To all current/prospective nursing students at NMSU,
Once you graduate from nursing school and meet other RN's that graduated from various nursing schools across the country, you will come to realize that ALL NURSING SCHOOLS ARE BASICALLY THE SAME. The same complaints about NMSU's nursing program are the same ones i've heard dozens of times from many of my coworkers i've worked at various hospitals. I'm currently a traveling RN (and a graduate of NMSU's BSN program), so i've spoken to plenty of nurses within NM and throughout the nation about their experiences through nursing school.
It's funny because the same complaints i read on these message boards (e.g. "professors are lousy and can't teach,"; "lab facilities aren't open long enough,"; "too many students at clinical sites or not enough clinical sites/rotations," "endless/pointless care plans," etc...) are the same ones i've heard from other RN's. I even have cousins who went to Medical School and Dental School who had very similar complaints about instructors and clinical rotations.
My point is, nursing school isn't easy anywhere you go. There are dozens of other students who have applied to NMSU's nursing school who were not accepted, but they would love to be in the program still, despite all the complaints/comments made throughout these forums.
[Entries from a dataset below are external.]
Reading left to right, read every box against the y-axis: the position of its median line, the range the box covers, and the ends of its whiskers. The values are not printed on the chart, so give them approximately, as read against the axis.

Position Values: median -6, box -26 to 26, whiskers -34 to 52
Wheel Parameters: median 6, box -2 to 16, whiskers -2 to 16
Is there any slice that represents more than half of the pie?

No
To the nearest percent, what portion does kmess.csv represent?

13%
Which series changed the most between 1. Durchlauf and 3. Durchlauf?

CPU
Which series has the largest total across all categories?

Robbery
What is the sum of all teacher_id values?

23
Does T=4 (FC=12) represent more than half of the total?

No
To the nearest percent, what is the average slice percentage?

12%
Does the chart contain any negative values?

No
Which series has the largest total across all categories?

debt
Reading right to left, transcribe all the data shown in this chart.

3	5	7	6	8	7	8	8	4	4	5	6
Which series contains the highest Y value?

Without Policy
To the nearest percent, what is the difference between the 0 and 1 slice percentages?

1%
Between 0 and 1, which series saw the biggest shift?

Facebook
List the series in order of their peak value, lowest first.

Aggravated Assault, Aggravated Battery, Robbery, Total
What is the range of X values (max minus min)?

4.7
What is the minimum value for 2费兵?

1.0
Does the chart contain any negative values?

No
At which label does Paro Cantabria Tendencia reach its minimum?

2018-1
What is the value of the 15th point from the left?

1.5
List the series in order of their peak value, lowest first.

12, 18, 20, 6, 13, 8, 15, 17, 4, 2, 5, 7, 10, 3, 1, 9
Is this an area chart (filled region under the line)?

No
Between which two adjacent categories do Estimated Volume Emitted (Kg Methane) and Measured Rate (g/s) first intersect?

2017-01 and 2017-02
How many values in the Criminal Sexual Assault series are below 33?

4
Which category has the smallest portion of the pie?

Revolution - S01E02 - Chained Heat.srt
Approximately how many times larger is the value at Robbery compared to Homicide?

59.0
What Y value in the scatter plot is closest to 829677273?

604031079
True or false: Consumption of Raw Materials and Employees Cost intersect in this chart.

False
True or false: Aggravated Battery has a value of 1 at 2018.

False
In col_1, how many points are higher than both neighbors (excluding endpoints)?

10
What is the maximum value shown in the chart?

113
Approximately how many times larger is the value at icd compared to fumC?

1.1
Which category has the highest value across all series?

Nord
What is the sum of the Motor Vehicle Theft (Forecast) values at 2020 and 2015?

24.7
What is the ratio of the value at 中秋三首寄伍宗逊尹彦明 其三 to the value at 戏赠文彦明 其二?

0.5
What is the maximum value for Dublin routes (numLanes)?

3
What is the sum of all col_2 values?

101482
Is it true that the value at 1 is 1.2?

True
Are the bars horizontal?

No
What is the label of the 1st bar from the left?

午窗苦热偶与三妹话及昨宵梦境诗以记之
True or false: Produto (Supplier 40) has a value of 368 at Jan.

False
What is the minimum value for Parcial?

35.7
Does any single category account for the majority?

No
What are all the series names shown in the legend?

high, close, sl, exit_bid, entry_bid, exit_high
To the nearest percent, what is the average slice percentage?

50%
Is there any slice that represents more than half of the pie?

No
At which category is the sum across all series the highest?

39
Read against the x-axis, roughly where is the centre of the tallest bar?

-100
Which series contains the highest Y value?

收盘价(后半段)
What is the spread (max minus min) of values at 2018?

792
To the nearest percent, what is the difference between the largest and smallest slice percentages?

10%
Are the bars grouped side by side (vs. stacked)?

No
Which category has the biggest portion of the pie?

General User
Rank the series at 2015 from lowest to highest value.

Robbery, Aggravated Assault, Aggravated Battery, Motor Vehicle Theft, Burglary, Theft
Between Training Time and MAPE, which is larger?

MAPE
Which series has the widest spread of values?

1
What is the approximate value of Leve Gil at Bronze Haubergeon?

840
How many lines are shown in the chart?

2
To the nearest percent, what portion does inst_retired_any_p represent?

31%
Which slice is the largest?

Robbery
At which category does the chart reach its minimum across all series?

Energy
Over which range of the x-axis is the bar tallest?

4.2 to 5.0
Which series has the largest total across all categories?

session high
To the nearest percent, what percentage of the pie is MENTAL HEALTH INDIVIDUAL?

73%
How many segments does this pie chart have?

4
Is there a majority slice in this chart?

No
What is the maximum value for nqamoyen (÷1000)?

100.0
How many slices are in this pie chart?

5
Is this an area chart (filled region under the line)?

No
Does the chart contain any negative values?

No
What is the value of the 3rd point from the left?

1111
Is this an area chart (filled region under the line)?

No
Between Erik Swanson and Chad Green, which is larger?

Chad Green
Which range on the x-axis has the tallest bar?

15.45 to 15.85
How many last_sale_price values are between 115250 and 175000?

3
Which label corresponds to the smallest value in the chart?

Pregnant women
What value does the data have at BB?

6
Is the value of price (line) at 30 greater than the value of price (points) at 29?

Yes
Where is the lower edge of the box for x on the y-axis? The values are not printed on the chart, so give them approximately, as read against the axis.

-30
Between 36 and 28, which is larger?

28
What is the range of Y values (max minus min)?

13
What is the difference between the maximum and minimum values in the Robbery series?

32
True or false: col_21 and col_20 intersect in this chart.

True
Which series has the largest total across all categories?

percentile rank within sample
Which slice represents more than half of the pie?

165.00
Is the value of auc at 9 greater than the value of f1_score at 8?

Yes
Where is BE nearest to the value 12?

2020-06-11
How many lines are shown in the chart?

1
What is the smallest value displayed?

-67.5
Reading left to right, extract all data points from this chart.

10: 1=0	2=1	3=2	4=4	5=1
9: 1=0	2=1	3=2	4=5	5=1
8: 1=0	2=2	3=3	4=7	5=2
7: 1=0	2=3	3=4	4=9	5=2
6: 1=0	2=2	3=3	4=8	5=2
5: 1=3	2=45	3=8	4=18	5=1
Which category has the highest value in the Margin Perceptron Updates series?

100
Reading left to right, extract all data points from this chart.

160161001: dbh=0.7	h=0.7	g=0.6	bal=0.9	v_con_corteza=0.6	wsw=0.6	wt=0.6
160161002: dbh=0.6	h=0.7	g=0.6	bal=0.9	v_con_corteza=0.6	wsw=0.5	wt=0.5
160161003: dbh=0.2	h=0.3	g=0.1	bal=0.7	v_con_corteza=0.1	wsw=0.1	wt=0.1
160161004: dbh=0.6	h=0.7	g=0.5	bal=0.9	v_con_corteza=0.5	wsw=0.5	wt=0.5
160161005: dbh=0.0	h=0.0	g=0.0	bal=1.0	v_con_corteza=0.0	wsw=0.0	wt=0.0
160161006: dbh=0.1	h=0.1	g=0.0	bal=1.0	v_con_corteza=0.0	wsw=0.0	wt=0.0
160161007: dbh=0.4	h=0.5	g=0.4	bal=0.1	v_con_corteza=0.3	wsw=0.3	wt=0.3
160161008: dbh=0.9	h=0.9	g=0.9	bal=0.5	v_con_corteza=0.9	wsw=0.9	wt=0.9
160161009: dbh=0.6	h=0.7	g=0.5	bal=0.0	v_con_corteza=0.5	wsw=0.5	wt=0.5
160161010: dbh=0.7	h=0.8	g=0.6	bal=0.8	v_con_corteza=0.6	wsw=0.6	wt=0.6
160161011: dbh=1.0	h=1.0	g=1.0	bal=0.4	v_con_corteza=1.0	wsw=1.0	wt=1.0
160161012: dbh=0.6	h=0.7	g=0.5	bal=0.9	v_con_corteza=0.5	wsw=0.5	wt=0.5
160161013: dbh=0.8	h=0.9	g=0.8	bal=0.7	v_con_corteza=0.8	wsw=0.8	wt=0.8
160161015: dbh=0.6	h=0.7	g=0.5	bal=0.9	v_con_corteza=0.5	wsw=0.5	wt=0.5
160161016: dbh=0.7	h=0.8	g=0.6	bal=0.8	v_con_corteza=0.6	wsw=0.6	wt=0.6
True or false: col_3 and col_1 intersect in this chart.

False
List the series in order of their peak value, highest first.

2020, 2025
Regarding the HESI, nearly all nursing schools administer these exams in one form or another. In some schools in Arizona, they have a HESI exam that you have to pass in order to even be accepted into the nursing program. And in Texas, there's a school where you have to pass a HESI exam to get into the program, in addition to another HESI exam you have to pass in order to graduate from the School of Nursing (just like @ NMSU). Taking and passing this exam only helps students in the longrun because it is very similar to the style of questions found on the NCLEX.
Nursing students have to realize that they cannot be spoonfed information to them, and they must read/research on their own time in order to digest the information thrown at them. Also, clinicals are the best time for nursing students to learn something. Many get too caught up on writing out careplans or filling out their pre-clinical paperwork and miss the big picture on what's going on with their patients.
Lastly, i think success in nursing school also depends a lot upon your classmates, too. My graduating class had our fair share of complaints each semester and we even butted heads with each other frequently. But all of us helped each other out every semester no matter what. It was like that with the semester ahead of us and with the class graduating after us. So, i thought that every cohort of nursing students would be like that, but judging from some of the comments made throughout these message boards, it seems that some classes may not be as cohesive as others.
Overall, NMSU's nursing program is a great program, and every nurse i know that graduated from there are exceptional nurses. Many of them have already made their way up to heads of their departments. So, just stick with it and suck it up... you'll know what i'm talking about once you've graduated and done your time in the nursing world.